PASSAGE
((

Ce système de notation vocale—auquel Racine va renoncer
progressivement par souci de la perfection grammaticale de la chose
imprimée—se retrouve sous la même forme dans les deux
premières éditions (1670-1675) de Britannicus:
Burrhus
avez-vous vu quels regards furieux
Néron
en me quittant m’a laissé pour Adieux.
C'est une
question oratoire en forme de constat désabusé que formule
Agrippine: le « point d'intonation » indique donc aux lecteurs et
aux comédiens que la voix ne doit surtout pas monter à la fin du
second vers .

))

CONSIGNE 1
Actualisez tout ce qui va de « Ce système de » jusqu'à « laissé pour Adieux. » dans le passage, en remplaçant « Britannicus » par « Bérénice ».
CONSIGNE 2
D'après le passage, pourquoi le « point d'intonation » signale-t-il que la voix ne doit pas monter à la fin du second vers ? Répondez en une à trois phrases.
Appuyez-vous uniquement sur le passage.

[Images avec cadres de délimitation]
((

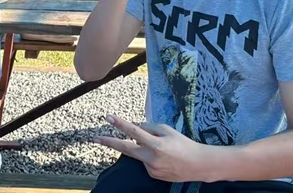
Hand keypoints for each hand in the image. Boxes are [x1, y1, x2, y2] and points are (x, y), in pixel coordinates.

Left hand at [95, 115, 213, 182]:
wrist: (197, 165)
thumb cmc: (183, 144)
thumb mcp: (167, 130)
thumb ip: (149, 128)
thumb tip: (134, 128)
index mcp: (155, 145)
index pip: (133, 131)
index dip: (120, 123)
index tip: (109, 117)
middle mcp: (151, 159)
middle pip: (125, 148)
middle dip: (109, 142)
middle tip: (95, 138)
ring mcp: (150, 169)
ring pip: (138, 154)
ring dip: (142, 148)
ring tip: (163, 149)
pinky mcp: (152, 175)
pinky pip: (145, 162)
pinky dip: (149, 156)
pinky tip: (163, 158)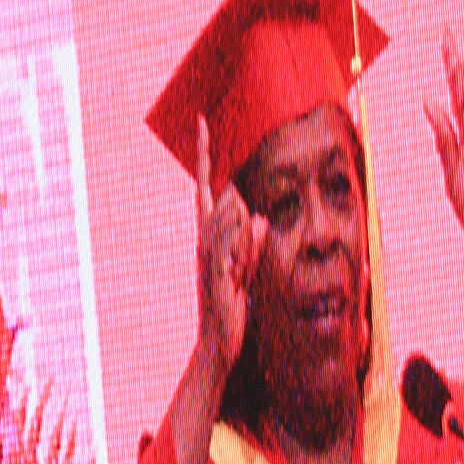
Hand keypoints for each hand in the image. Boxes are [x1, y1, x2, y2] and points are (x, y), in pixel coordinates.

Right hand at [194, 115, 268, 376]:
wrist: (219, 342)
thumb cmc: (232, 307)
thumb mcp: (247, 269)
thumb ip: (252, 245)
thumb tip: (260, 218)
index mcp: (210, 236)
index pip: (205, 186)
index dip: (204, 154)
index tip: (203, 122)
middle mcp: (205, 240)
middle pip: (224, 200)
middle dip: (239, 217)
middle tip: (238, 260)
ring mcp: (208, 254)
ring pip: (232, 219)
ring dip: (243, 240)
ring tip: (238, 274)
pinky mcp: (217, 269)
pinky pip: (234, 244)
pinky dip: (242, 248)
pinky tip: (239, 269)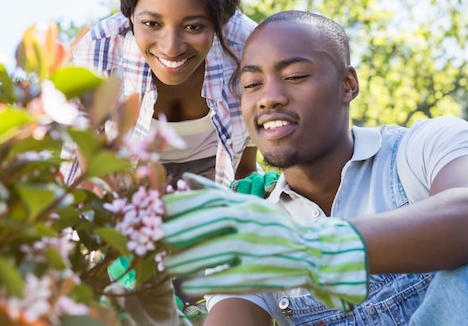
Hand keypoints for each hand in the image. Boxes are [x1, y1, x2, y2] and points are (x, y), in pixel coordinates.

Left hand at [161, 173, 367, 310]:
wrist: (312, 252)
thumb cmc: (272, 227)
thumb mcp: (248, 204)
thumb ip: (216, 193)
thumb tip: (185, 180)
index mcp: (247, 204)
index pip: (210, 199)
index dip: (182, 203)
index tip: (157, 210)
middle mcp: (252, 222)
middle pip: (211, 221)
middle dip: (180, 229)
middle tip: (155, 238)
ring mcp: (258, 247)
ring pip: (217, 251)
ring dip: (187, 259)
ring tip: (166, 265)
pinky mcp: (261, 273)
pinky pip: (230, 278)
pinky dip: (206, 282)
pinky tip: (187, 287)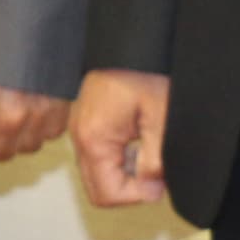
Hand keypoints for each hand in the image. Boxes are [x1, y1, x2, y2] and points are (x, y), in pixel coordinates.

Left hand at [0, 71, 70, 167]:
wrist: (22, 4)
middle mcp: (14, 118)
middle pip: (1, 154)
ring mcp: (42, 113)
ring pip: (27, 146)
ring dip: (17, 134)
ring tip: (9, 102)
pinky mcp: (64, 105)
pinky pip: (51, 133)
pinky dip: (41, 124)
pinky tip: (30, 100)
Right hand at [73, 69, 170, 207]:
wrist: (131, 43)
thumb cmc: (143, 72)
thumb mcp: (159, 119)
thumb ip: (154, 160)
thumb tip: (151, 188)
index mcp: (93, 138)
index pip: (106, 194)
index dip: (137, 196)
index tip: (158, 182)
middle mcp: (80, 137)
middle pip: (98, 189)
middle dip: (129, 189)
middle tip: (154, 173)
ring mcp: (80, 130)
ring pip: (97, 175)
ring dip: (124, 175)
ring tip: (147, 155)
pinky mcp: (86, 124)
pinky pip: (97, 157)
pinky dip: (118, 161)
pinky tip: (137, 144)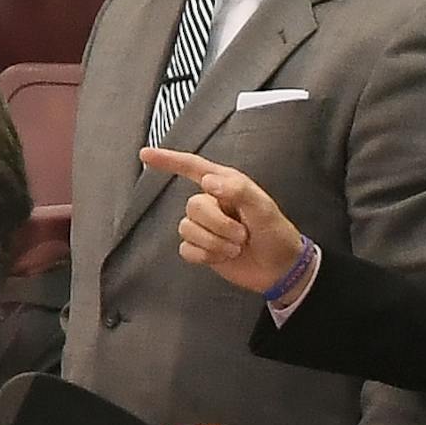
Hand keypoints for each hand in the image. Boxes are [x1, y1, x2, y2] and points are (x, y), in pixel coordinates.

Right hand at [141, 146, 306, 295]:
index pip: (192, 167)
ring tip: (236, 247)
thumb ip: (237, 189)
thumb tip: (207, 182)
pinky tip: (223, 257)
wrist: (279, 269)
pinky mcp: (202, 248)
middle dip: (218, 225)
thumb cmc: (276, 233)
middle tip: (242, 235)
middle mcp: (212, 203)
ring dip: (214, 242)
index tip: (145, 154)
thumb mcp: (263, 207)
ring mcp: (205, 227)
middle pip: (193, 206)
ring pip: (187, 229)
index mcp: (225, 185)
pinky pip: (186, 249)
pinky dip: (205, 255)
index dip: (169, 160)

))

RÉPONSE 1
Ce système de notation vocale—auquel Racine va renoncer
progressivement par souci de la perfection grammaticale de la chose
imprimée—se retrouve sous la même forme dans les deux
premières éditions (1670-1675) de Bérénice:
Burrhus
avez-vous vu quels regards furieux
Néron
en me quittant m’a laissé pour Adieux.

RÉPONSE 2
La phrase que formule Agrippine est une question oratoire en forme de constat désabusé, et non une véritable interrogation. Le point d'intonation indique donc aux lecteurs et aux comédiens que la voix ne doit surtout pas monter à la fin du second vers.